*Problem to work on*. Drop the pictures, then repeat every record exactly as it stands.

START Provided records

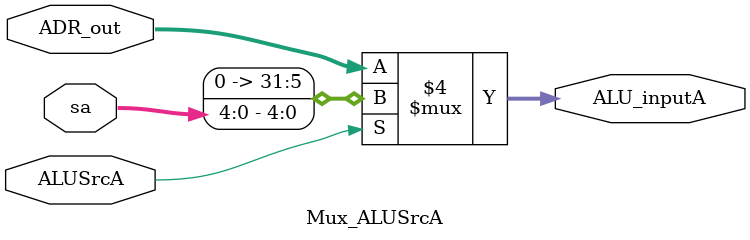
<source format=v>
`timescale 1ns / 1ps


module Mux_ALUSrcA(
    input [31:0] ADR_out,
    input ALUSrcA,
    input [4:0] sa,
    output reg [31:0] ALU_inputA
    );
    
    always@ (*) begin
            if( ALUSrcA == 1)
                ALU_inputA = {27'b000000000000000000000000000, sa};
            else
                ALU_inputA = ADR_out;
    end
    
endmodule

</source>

END Provided records

*Result for this task*.
<source format=v>
`timescale 1ns / 1ps


module Mux_ALUSrcA(
    input [31:0] ADR_out,
    input ALUSrcA,
    input [4:0] sa,
    output reg [31:0] ALU_inputA
    );
    
    always@ (*) begin
            if( ALUSrcA == 1)
                ALU_inputA = {27'b000000000000000000000000000, sa};
            else
                ALU_inputA = ADR_out;
    end
    
endmodule

</source>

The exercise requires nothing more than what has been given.